Top of Listed records

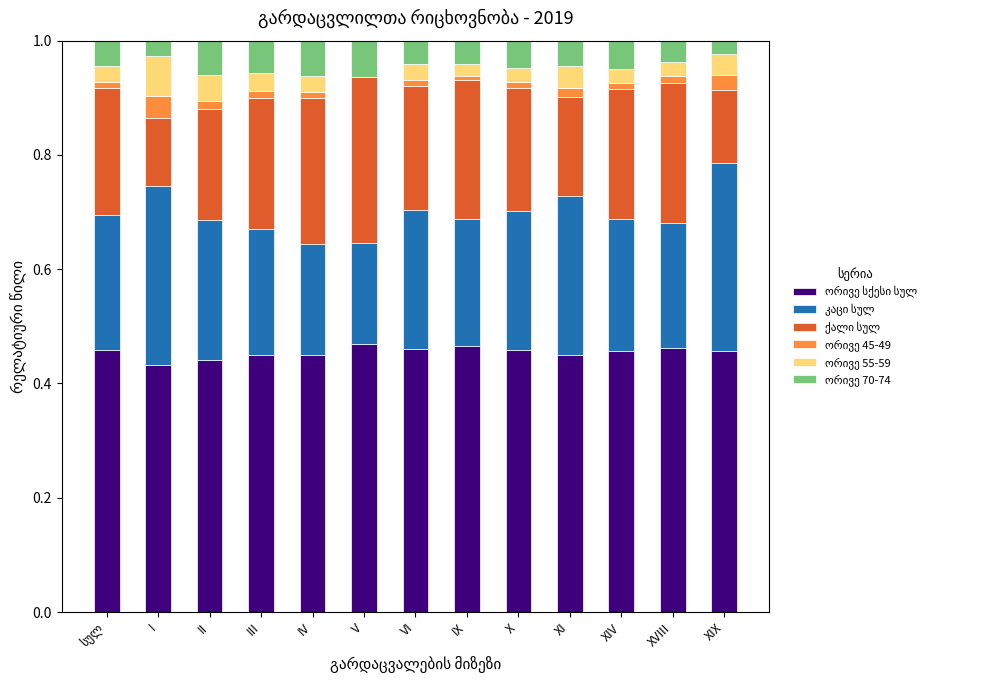

Count the number of categories in the chart.

13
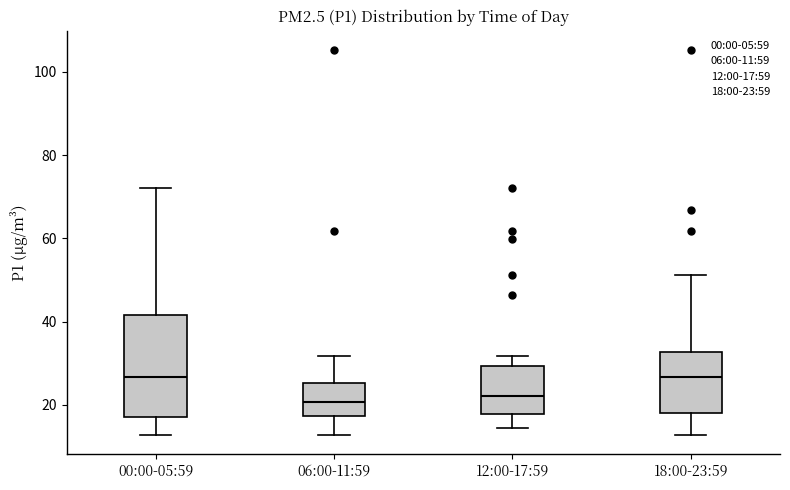

Where does the upper whisker of the box for 06:00-11:59 end on the y-axis? The values are not printed on the chart, so give them approximately, as read against the axis.

32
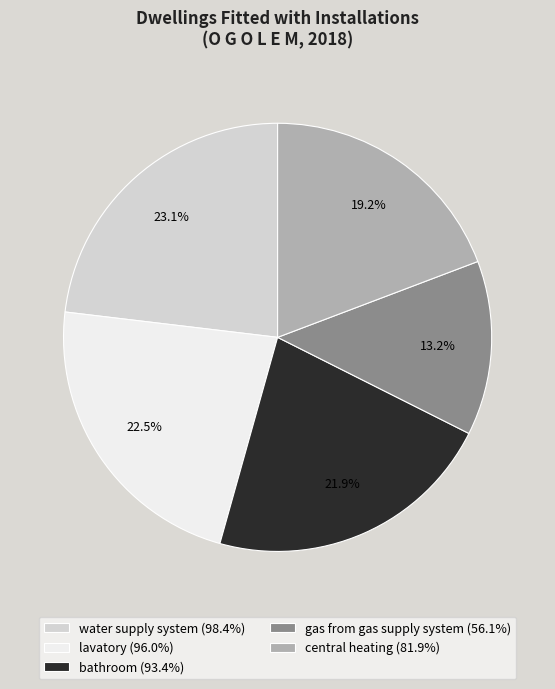

Does bathroom account for over 50% of the chart?

No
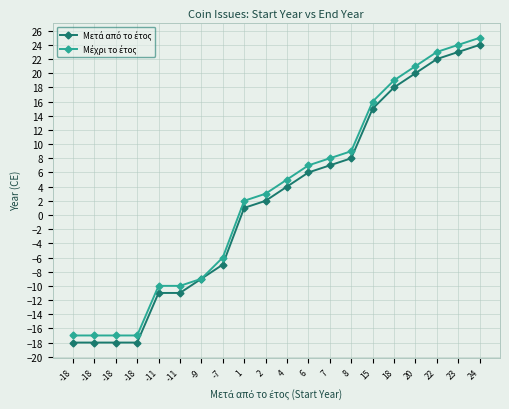

At which category is the sum across all series the highest?

24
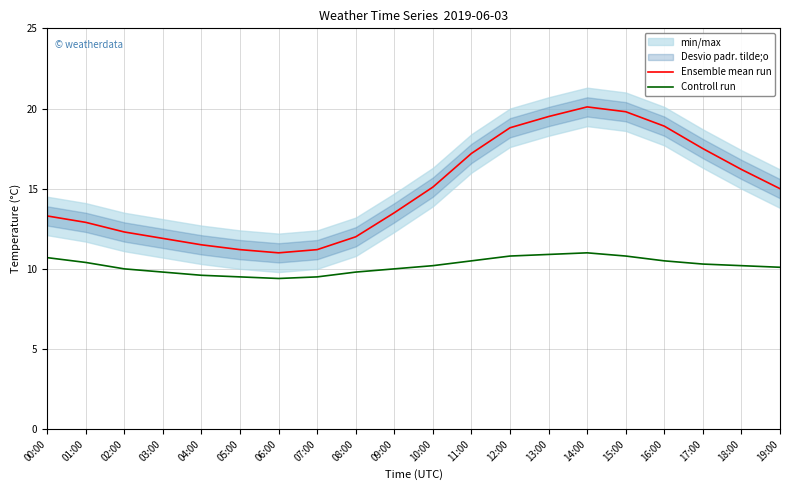

What value does the Controll run series have at 04:00?

9.6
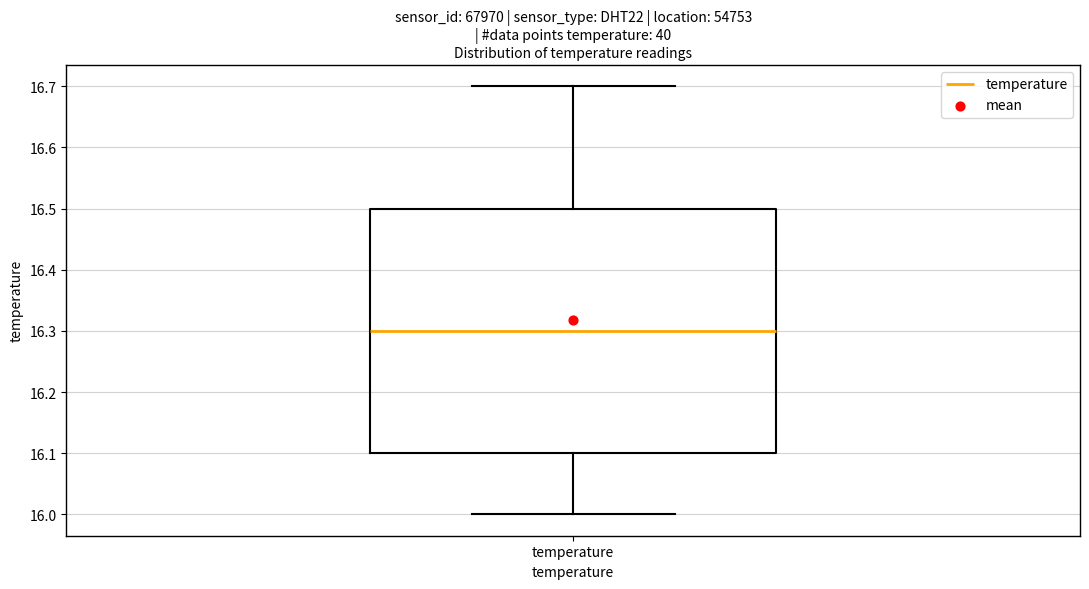

Where does the median line of the box for temperature sit on the y-axis? The values are not printed on the chart, so give them approximately, as read against the axis.

16.3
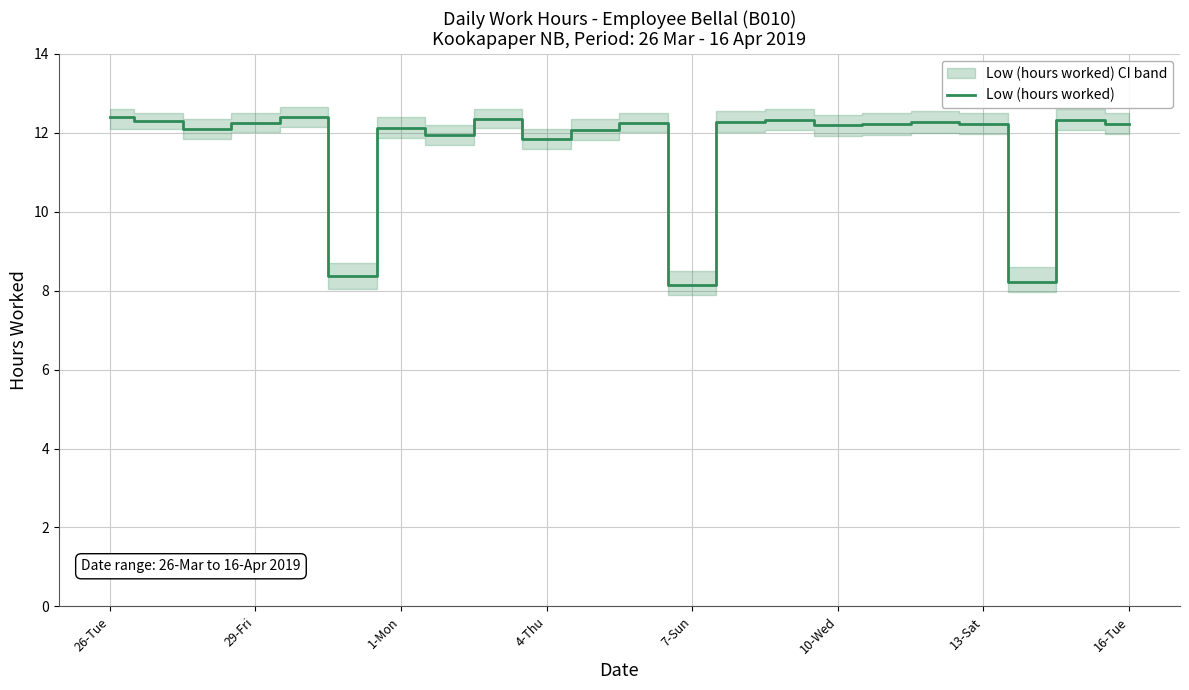

What is the value of the 10th point from the left?

11.8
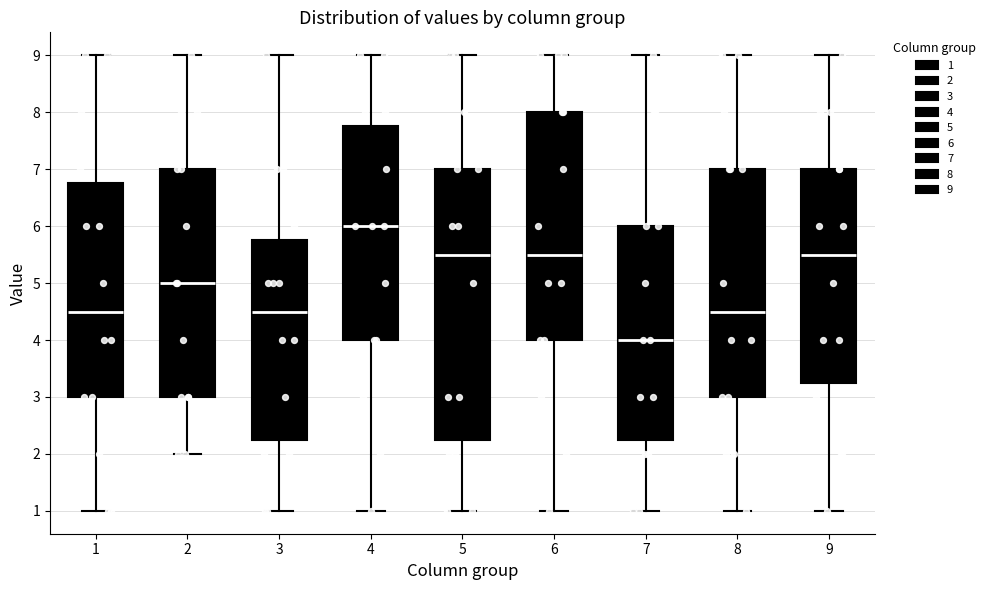

Reading left to right, transcribe this box plot: for each box, give where its median line is, the range the box spans, and where its two whiskers end, as read against the y-axis. The values are not printed on the chart, so give them approximately, as read against the axis.

1: median 4.5, box 3.0 to 6.8, whiskers 1.0 to 9.0
2: median 5.0, box 3.0 to 7.0, whiskers 2.0 to 9.0
3: median 4.5, box 2.3 to 5.8, whiskers 1.0 to 9.0
4: median 6.0, box 4.0 to 7.8, whiskers 1.0 to 9.0
5: median 5.5, box 2.3 to 7.0, whiskers 1.0 to 9.0
6: median 5.5, box 4.0 to 8.0, whiskers 1.0 to 9.0
7: median 4.0, box 2.3 to 6.0, whiskers 1.0 to 9.0
8: median 4.5, box 3.0 to 7.0, whiskers 1.0 to 9.0
9: median 5.5, box 3.3 to 7.0, whiskers 1.0 to 9.0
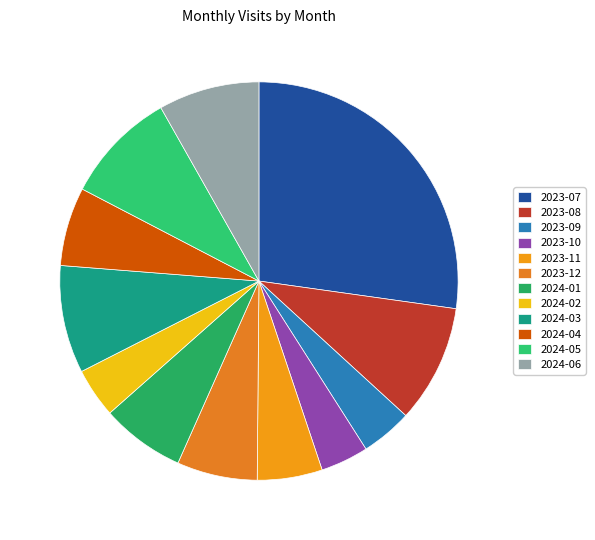

Count the number of slices in the pie.

12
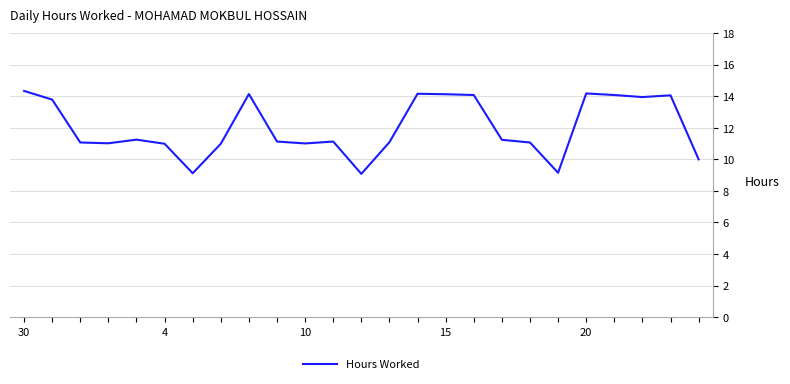

What is the difference between the maximum and minimum values?

5.3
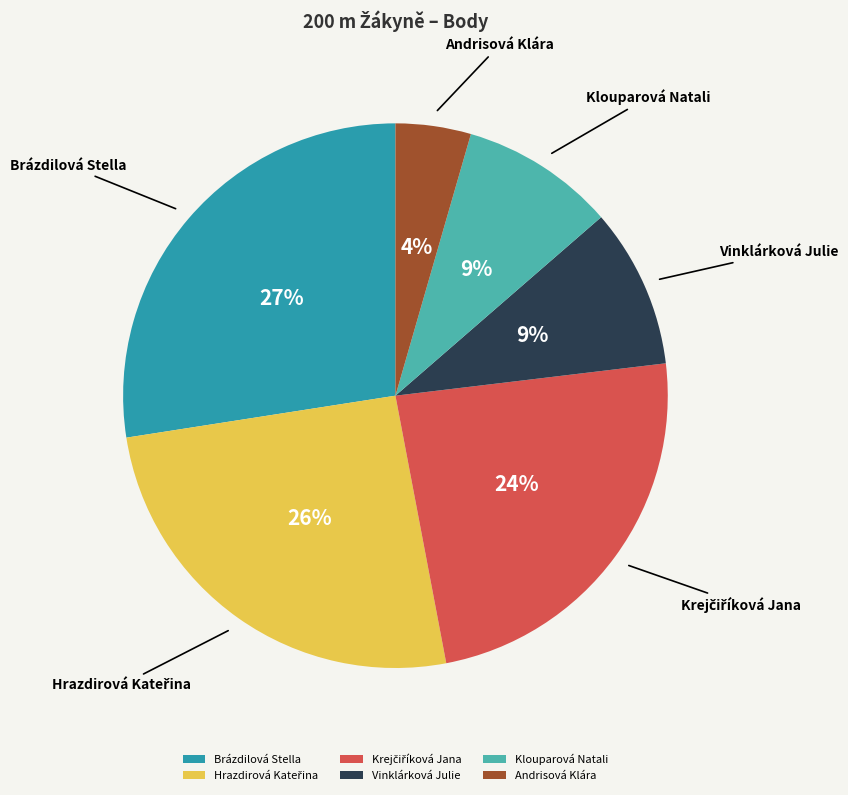

True or false: Brázdilová Stella accounts for 27% of the total.

True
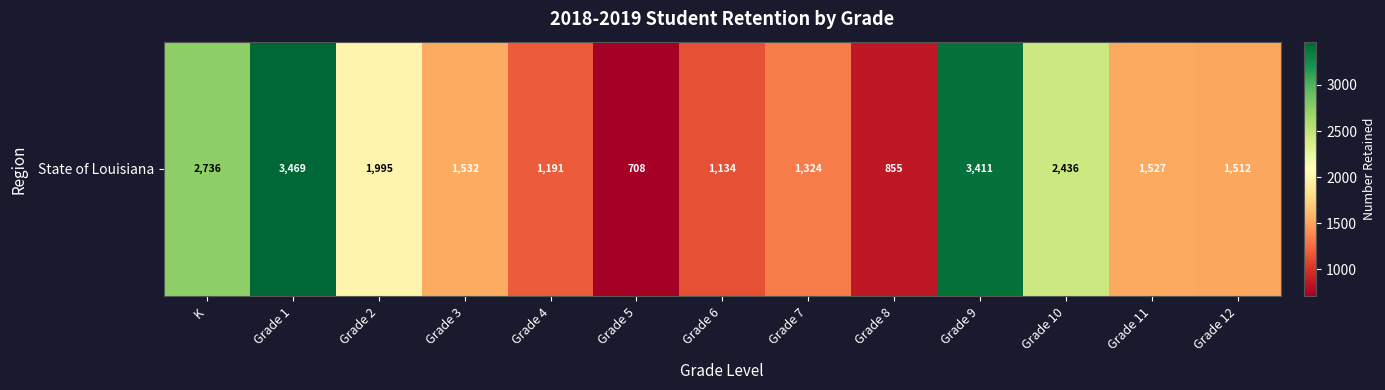

Reading right to left, extract all data points from this chart.

Grade 12=1512	Grade 11=1527	Grade 10=2436	Grade 9=3411	Grade 8=855	Grade 7=1324	Grade 6=1134	Grade 5=708	Grade 4=1191	Grade 3=1532	Grade 2=1995	Grade 1=3469	K=2736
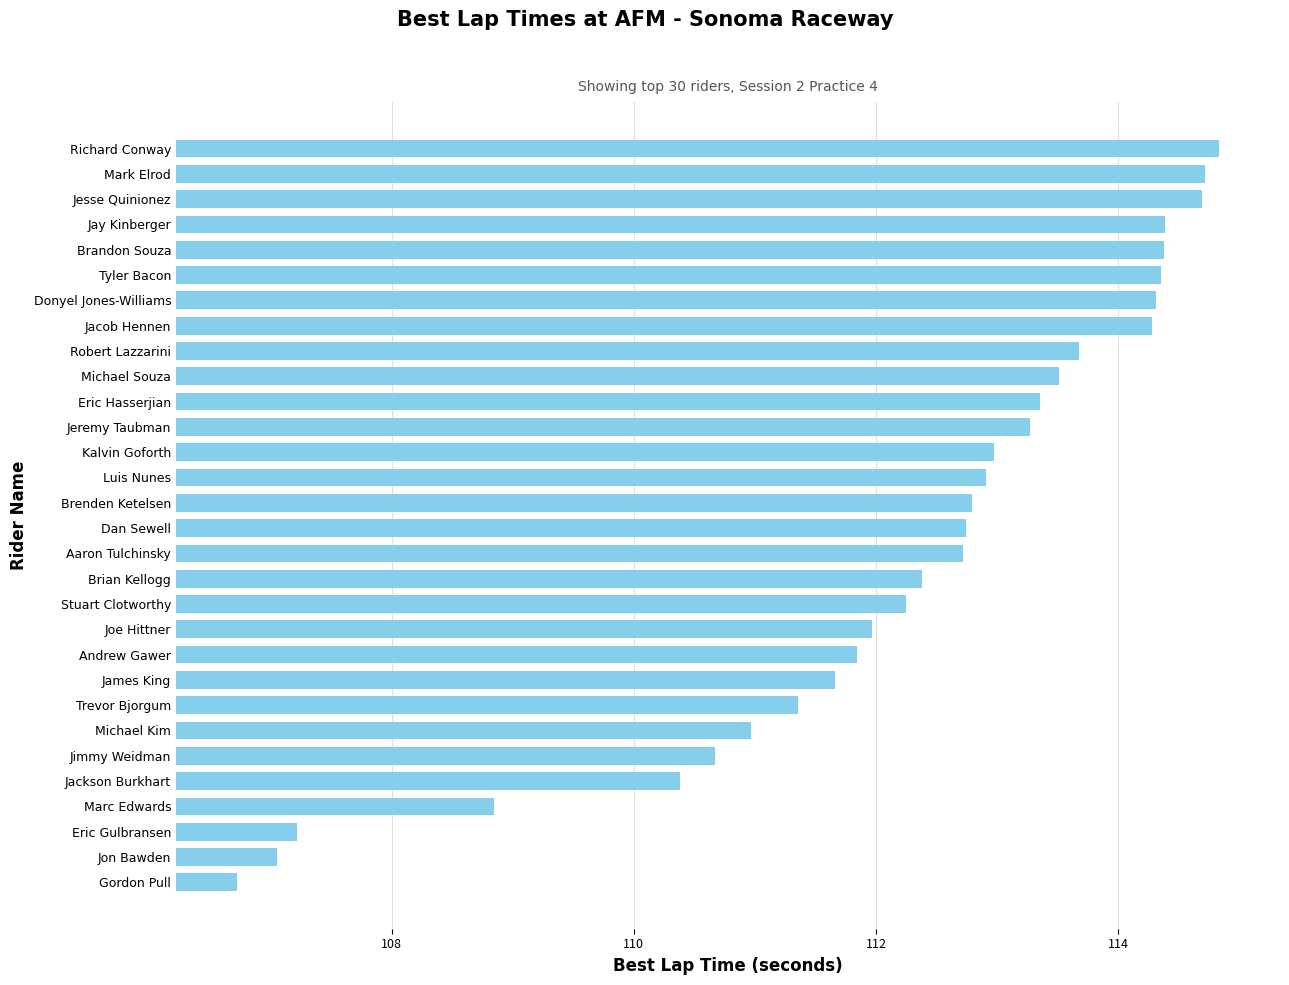

Between Stuart Clotworthy and Gordon Pull, which is larger?

Stuart Clotworthy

Bottom of Listed records

Your instructions » Rewrite every one of the records above with "approximately" replaced by "roughly" and nothing else altered, leaving out the pictures.

Solution below »
Count the number of categories in the chart.

13

Where does the upper whisker of the box for 06:00-11:59 end on the y-axis? The values are not printed on the chart, so give them roughly, as read against the axis.

32

Does bathroom account for over 50% of the chart?

No

At which category is the sum across all series the highest?

24

What value does the Controll run series have at 04:00?

9.6

Where does the median line of the box for temperature sit on the y-axis? The values are not printed on the chart, so give them roughly, as read against the axis.

16.3

What is the value of the 10th point from the left?

11.8

Reading left to right, transcribe this box plot: for each box, give where its median line is, the range the box spans, and where its two whiskers end, as read against the y-axis. The values are not printed on the chart, so give them roughly, as read against the axis.

1: median 4.5, box 3.0 to 6.8, whiskers 1.0 to 9.0
2: median 5.0, box 3.0 to 7.0, whiskers 2.0 to 9.0
3: median 4.5, box 2.3 to 5.8, whiskers 1.0 to 9.0
4: median 6.0, box 4.0 to 7.8, whiskers 1.0 to 9.0
5: median 5.5, box 2.3 to 7.0, whiskers 1.0 to 9.0
6: median 5.5, box 4.0 to 8.0, whiskers 1.0 to 9.0
7: median 4.0, box 2.3 to 6.0, whiskers 1.0 to 9.0
8: median 4.5, box 3.0 to 7.0, whiskers 1.0 to 9.0
9: median 5.5, box 3.3 to 7.0, whiskers 1.0 to 9.0

Count the number of slices in the pie.

12

What is the difference between the maximum and minimum values?

5.3

True or false: Brázdilová Stella accounts for 27% of the total.

True

Reading right to left, extract all data points from this chart.

Grade 12=1512	Grade 11=1527	Grade 10=2436	Grade 9=3411	Grade 8=855	Grade 7=1324	Grade 6=1134	Grade 5=708	Grade 4=1191	Grade 3=1532	Grade 2=1995	Grade 1=3469	K=2736

Between Stuart Clotworthy and Gordon Pull, which is larger?

Stuart Clotworthy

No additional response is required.